All this raises the question of why these iconic words exist. Does iconicity serve any kind of communicative or cognitive function? If it does, then we should expect iconicity to be non-randomly distributed throughout the lexicon. In particular, we might expect certain words to be more iconic than others.
There’s a growing body of evidence that words that tend to be learned earlier also tend to be less arbitrary (i.e., more iconic or systematic). Researchers have identified consistent correlations between age of acquisition and various measures of non-arbitrariness across a number of languages, including British Sign Language and English.

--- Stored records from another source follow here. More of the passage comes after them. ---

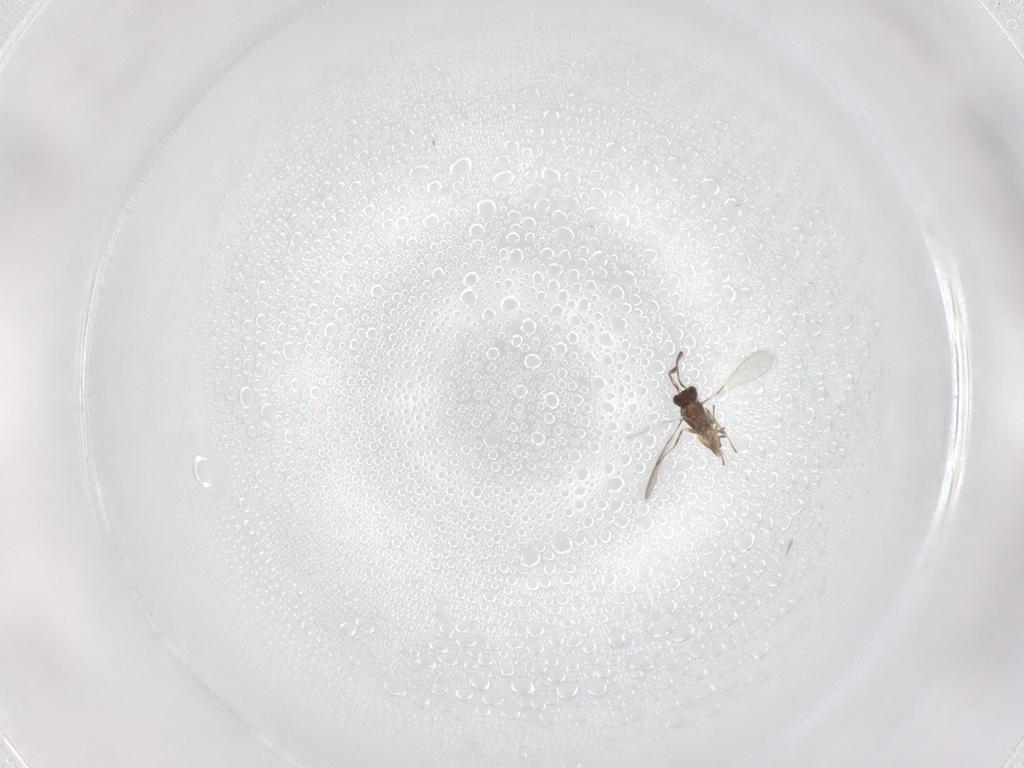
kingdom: Animalia
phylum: Arthropoda
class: Insecta
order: Hymenoptera
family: Mymaridae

There’s also some experimental evidence: for instance, one 2011 study found that children were better able to learn actual mappings between Japanese sound-symbolic verbs and their meanings than randomly swapped mappings. That is, preserving the real, sound symbolic relationship in the Japanese lexicon was useful for learning new verbs—whereas a random (i.e., arbitrary) relationship resulted in slower and more error-prone learning.

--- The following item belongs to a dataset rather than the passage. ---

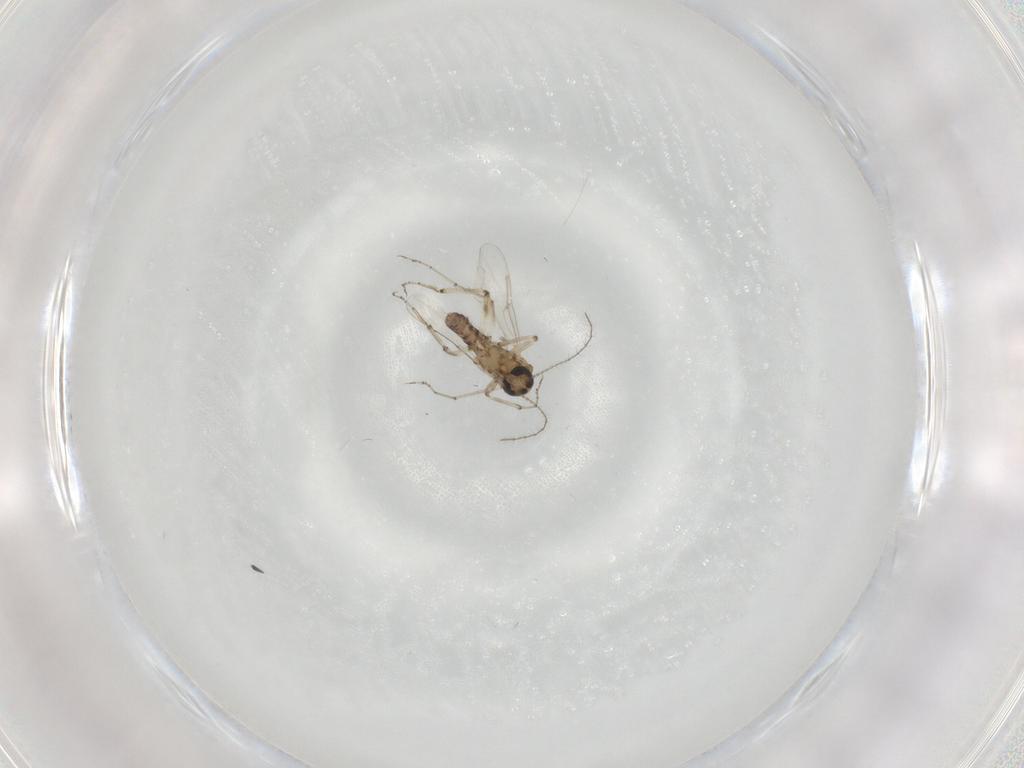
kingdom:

Neither source of evidence is perfect on its own, of course: correlational studies about age of acquisition and non-arbitrariness don’t establish causation; and lab experiments often lack ecological validity. But together, they paint a compelling picture that non-arbitrariness could indeed scaffold word learning. This is made even more compelling by the fact that the argument makes sense at face value: if you have to learn a new set of symbols for a new set of meanings, it stands to reason that you’ll have an easier time if there’s some sort of cue in those symbols that reliably predicts which meaning they’re paired with.
In fact, the argument makes so much sense that one might wonder why language isn’t even more iconic. After all, if arbitrary mappings are harder to learn, why bother with them at all? There are a few potential answers, which I’ll explore in a post that’s coming up soon.
For more background, I recommend checking out Umberto Eco’s The Search for the Perfect Language.
More on that below.
I used that dataset in a 2024 paper investigating whether large language models (LLMs) can reproduce those iconicity judgments.
Other work has used more sophisticated statistical techniques, such as kernel regression, to identify systematicity in specific “pockets” in the lexicon.